Auch Real Madrid reichte ein Angebot ein, das Berichten zufolge 150 Millionen Euro erreichte, dies wurde jedoch weithin als Publicity-Stunt und nicht als ernsthafter Versuch angesehen, Álvarez von seinem Stadtrivalen zu locken. Paris Saint-Germain und Arsenal haben ebenfalls Interesse an dem 26-Jährigen bekundet, wobei die Gunners speziell nach einem Spieler seines Profils suchen, so FootballTransfers.
Álvarez selbst hat öffentlich seinen Wunsch geäußert, Atlético zu verlassen, und erklärte nach dem WM-Sieg Argentiniens gegen Österreich, dass ein Transfer "das Beste für alle wäre" und er "seinen Traum erfüllen" wolle. Atlético erweist sich jedoch als standhaft in seiner Haltung und verweist auf die Ablösesumme von 500 Millionen Euro von Álvarez und scheint Barcelonas Avancen in den sozialen Medien zu verspotten.
Laut dem Journalisten Miguel Martin Talavera von Cadena SER ist die Wahrscheinlichkeit, dass Álvarez zu Barcelona wechselt, äußerst gering. "Es gibt sehr wenig Chance, dass er zu Barcelona wechselt", sagte Talavera. "Das wahrscheinlichste Szenario ist, dass er bei Atlético Madrid bleibt. Er wird nicht an Barcelona verkauft. Weder für 100 Millionen Euro, noch für 150 Millionen Euro und auch nicht für 200 Millionen Euro".
Álvarez steht derzeit bis 2030 bei Atlético unter Vertrag, und sein geschätzter Transferwert (ETV) liegt derzeit bei 104 Millionen Euro, nachdem er früher in diesem Jahr 129 Millionen Euro erreicht hatte. Diese Bewertung liefert eine starke Rechtfertigung für die Weigerung von Atlético, sich von einem seiner Schlüsselspieler zu trennen. Während Arsenal möglicherweise ein substanzielles Angebot abgeben könnte, soll Álvarez nicht an einer Rückkehr in die Premier League interessiert sein, und die Gunners könnten zögern, Atléticos Forderungen zu erfüllen.

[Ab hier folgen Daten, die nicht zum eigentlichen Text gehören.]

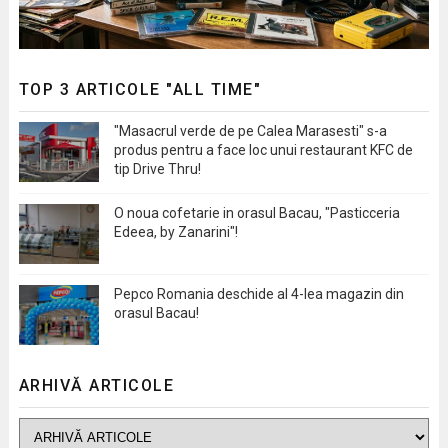
TOP 3 ARTICOLE "ALL TIME"
"Masacrul verde de pe Calea Marasesti" s-a
produs pentru a face loc unui restaurant KFC de
tip Drive Thru!
O noua cofetarie in orasul Bacau, "Pasticceria
Edeea, by Zanarini"!
Pepco Romania deschide al 4-lea magazin din
orasul Bacau!
ARHIVĂ ARTICOLE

Trotz der geringen Wahrscheinlichkeit bleibt die Situation fließend, und die Spekulationen über Álvarez' Zukunft werden voraussichtlich bis zum Ende des Transferfensters anhalten. Atléticos feste Haltung deutet jedoch darauf hin, dass der Stürmer in Madrid für die kommende Saison bleiben wird.